EXERCISE. Below are the records; collect from them each line containing the string "aresetn".
################
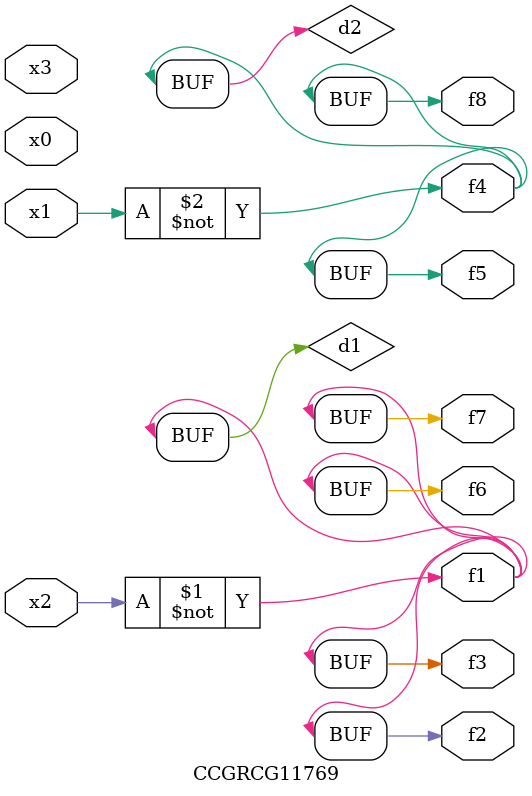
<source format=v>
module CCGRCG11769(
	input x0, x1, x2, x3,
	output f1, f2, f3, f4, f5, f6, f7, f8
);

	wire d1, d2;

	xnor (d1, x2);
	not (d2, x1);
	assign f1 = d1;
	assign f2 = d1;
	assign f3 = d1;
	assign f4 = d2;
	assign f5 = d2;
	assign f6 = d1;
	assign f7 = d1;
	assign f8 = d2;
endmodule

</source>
################
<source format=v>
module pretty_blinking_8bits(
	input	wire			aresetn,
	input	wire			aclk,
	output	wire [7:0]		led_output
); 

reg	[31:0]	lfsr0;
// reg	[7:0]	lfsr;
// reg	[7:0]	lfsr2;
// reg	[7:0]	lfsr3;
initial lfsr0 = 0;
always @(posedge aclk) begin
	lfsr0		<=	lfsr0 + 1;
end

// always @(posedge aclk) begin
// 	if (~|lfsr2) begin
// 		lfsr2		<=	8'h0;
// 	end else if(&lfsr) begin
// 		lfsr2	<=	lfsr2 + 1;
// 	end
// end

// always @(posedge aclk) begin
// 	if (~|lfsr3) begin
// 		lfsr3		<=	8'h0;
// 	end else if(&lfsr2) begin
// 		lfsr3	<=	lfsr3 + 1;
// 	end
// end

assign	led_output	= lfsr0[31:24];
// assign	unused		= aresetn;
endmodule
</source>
################
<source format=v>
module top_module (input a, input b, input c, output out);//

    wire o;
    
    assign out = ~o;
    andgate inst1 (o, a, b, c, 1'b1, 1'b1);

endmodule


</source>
################
TASK SOLUTION.
	input	wire			aresetn,
// assign	unused		= aresetn;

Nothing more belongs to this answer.